Stored items
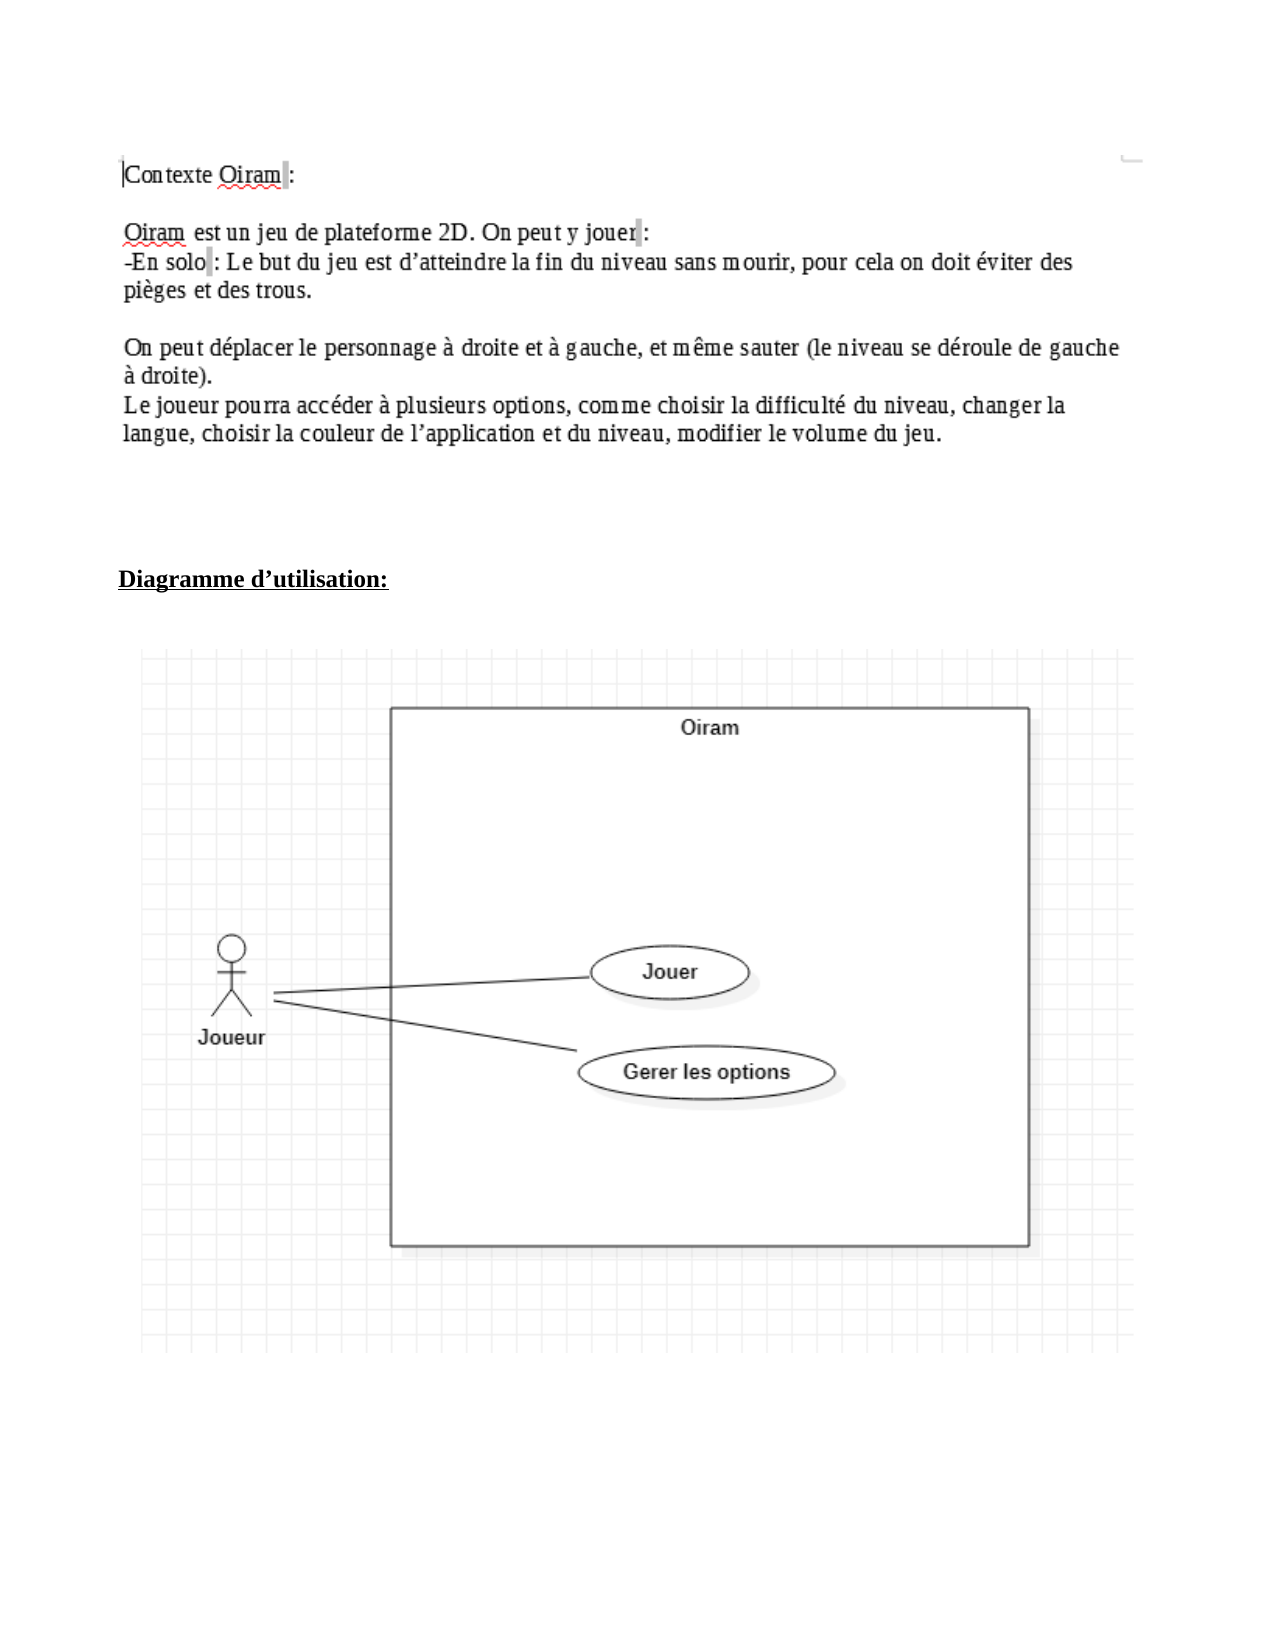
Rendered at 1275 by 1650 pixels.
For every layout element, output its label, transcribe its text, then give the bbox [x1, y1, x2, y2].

picture [141, 649, 1134, 1353]
picture [118, 155, 1157, 535]
text Diagramme d’utilisation: [118, 564, 1157, 592]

### Written task
Reproduce the listing above with "layout element" replaced by "page element" and everything else unchanged, omitting the pictures.

### Final answer
Rendered at 1275 by 1650 pixels.
For every page element, output its label, transcribe its text, then give the bbox [x1, y1, x2, y2].

picture [141, 649, 1134, 1353]
picture [118, 155, 1157, 535]
text Diagramme d’utilisation: [118, 564, 1157, 592]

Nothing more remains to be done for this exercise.